Dapayk continues to work as studio producer for artists like Monika Kruse, 'Marcel Knopf' and 'Kleinschmager Audio'.

== Private life ==
After being in a relationship for ten years, Niklas Worgt married photo model Eva Padberg on 29 July 2006. They live together in Berlin.

== Albums ==

| 2005 | "Close Up" | The debut of Dapayk & Padberg focusing on Rave and Techhouse. |
| 2006 | "Impulsion Parasite" | Dapayk's solo debut is between clubfloor and experimental Sound. The CD version contains a second CD with pure ‚ListeningElectronica' pieces. |
| 2007 | "Black Beauty" | The inner circle of Techno saw ‚Black Beauty' as the response to the downfall of vinyl. Dapayk & Padberg's second album shows blurred lines between MinimalTechno and Pop, while at the same time, focusing on highly emphasized HipHop sound collages. |
| 2008 | "Boissche Untiefen" | Dapayk's debut as his alter ego ‚Marek Bois' is pure MinimalTechno and its tendency to Rave the heart and soul of "Boissche Untiefen". |
| 2008 | "Devil's House" | Dapayk's second solo album has a gloomy feel to it. Besides dance floor pieces the influence of Breakbeat elements is very pronounced. |
| 2010 | "Decade One (2000–2010)" | Unreleased tracks and remastered material create a retrospection of Dapayk's first creative period. The album is clearly inspired by Jazz influences. |
| 2012 | "Sweet Nothings" | Dapayk & Padberg's third album is characterized by melodious Techno as they both stated in an interview. |
| 2013 | "Smoke" | The fourth album of Dapayk & Padberg turns away from the dance floor and towards ListeningElectronica. It increases Dubstep elements as well as songlike structures. |
| 2015 | "#nofilter" | "More straightforward, more reduced, more analog and dirtier than anything i have done before“. |

== Sound ==
Dapayk describes his own tone as 'frickle'. Sound wise he experiments merging separate musical art forms from Minimal, Electronica and Breakbeats into one.
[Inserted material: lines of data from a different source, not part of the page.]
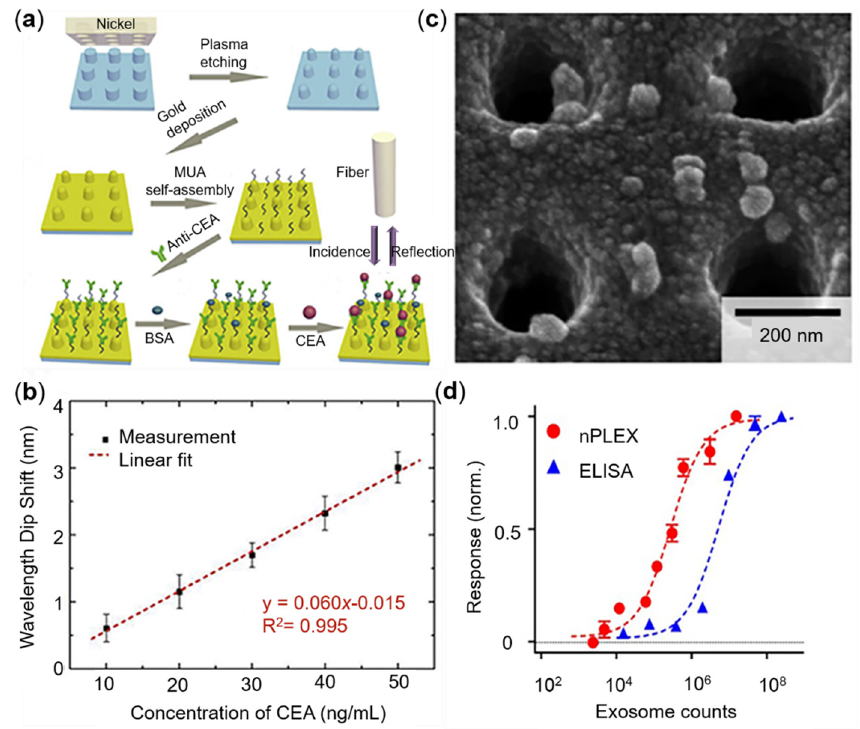
Figure 2. Functionalization of different nanostructures and sensing performance. ( a ) Biofunctionalization of periodic nanorods. ( b ) The linear fitting relationship between wavelength dip shift migration and CEA concentration. ( c ) Scanning electron microscope (SEM) image of exosomes captured by functionalized nanohole arrays. ( d ) Comparison of exosome detection sensitivity between nanohole chip and ELISA. Reprinted ( a , b ) with permission from Reference [76]. Reprinted ( c , d ) with permission from Reference [77].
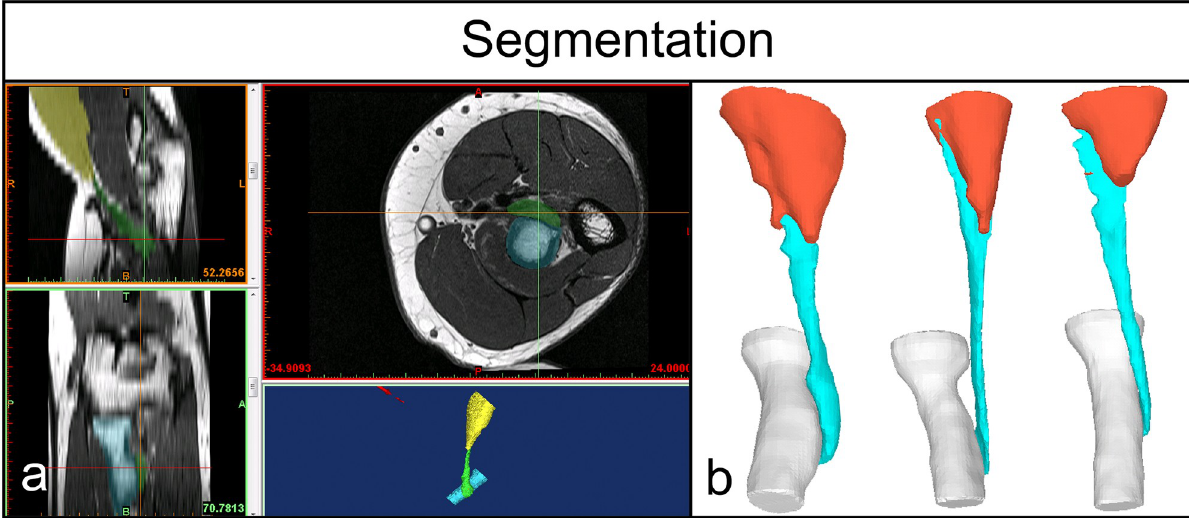
Fig 2. Segmentation. a) Manual segmentation of the distal biceps tendon, proximal radial bone and distal muscle belly of the brachial biceps. b) Generation of 3D surface models: Three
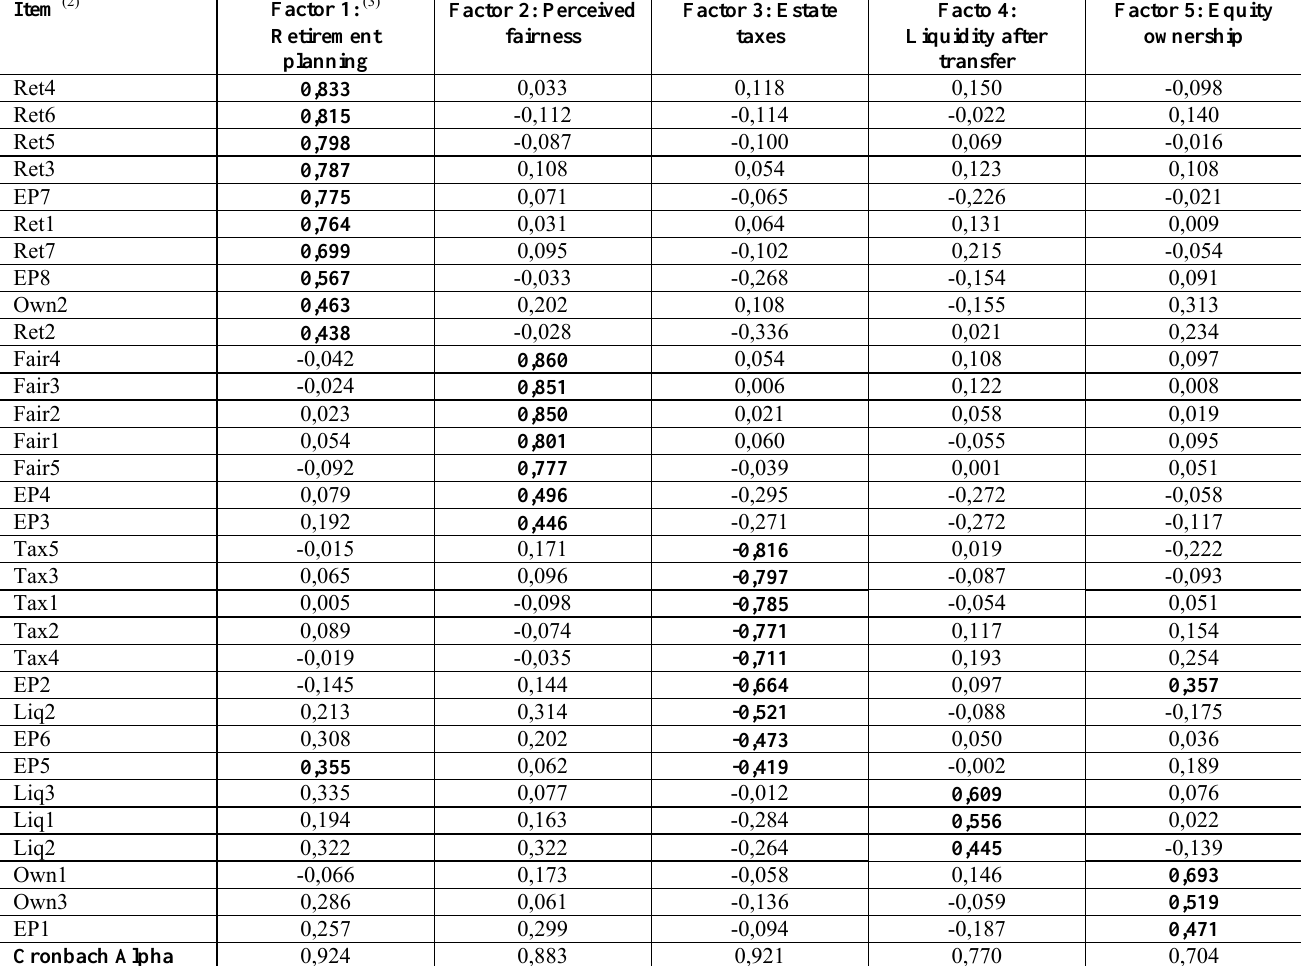
Table 1: Pattern matrix of Oblimin rotated-principal component factor analysis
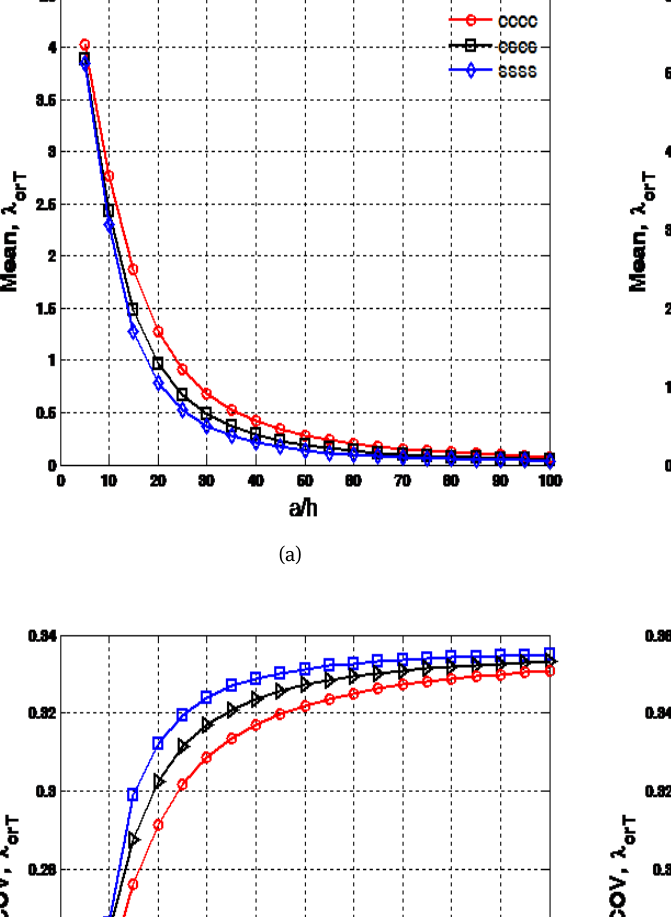
Figure 6: The effect of cross-ply and angle-ply symmetric and anti symmetric lamination scheme and plate thickness ratios with ran- dom change in all system parameres on the (a) mean and ( b ) COV of buckling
== Discography (Excerpt) ==

| Name | Title | Label |
|---|---|---|
| Dapayk (solo) | Impulsion Parasite [Album] | Mo's Ferry Productions |
| Dapayk (solo) | Impulsion Parasite [Single] | Mo's Ferry Productions |
| Marek Bois | Mampe halb/halb | Rrygular |
| Marek Bois | You Got Good Ash Rmxs | Trapez |
| Dapayk (solo) | Effessefedepp | Karloff |
| Marek Bois | Fake EP | Rrygular |
| Marek Bois | Boisboisbois | Trapez |
| Dapayk (solo) | Giornata | Friends of Tomorrow |
| Dapayk (solo) | Untergelgen EP | Orac |
| Dapayk (solo) | Fat Kid's Choice | Resopal |
| Dapayk & Padberg | Close Up [Album] | Mo's Ferry Productions |
| Dapayk & Midnight | Fenou01 | Fenou |
| Dapayk (solo) | Marek & das Polenpony | Karloff |
| Dapayk & Padberg | Maze | Mo's Ferry Productions |
| Dapayk (solo) | Daypack | Mo's Ferry Productions |
| Dapayk (solo) | Black, White, Orange, Lines | Textone |
| Dapayk & Padberg | Dirty White | Mo's Ferry Productions |
| Dapayk & Padberg | Semaphore | Mo's Ferry Productions |
| Dapayk & Padberg | Think & Speak | Mo's Ferry Productions |
| Dapayk & Padberg | Goddess | Mo's Ferry Productions |
| Dapayk (solo) | Heimweh | Mo's Ferry Productions |
| Dapayk (solo) | TPZ EP | Mo's Ferry Productions |
| Dapayk (solo) | Call Me Names | DPK |

== Remixes (Excerpt) ==

| Name | Title | Label |
|---|---|---|
| Saint Ibot | Tschäkk | TFE Tecords |
| Koefer & Strube | Arbeitshypothese | WhirlPoolSexMusic |
| Hacienda | h.a.c.i.e.n.d.a. | Ministry of Sound |
| Paradroid | The Balearic Dream Recovery | Adjunct Audio |
| Mathias Schaffhäuser | Coincidance | Ware |
| Alland Byallo | My Nightlight | NightLightMusic |
| Tanaka Hideyuki | Wicked Loop in Life | Mo's Ferry Productions |
| Deladap | Cza Manca | Eccochamber |
| Malou | Worldplay | Discowax |
| Nitsch & Gleinser | Rollbots | Karatemusik |

== Awards ==
In 2005 Dapayk and Padberg's first album 'Close Up' was under the Top 10 of the de:Bug and Groove Magazine’s charts. In 2007 the project ‘Dapayk and Padberg’ received the Style Award of Musikexpress in the category ‘Performer – Domestic’.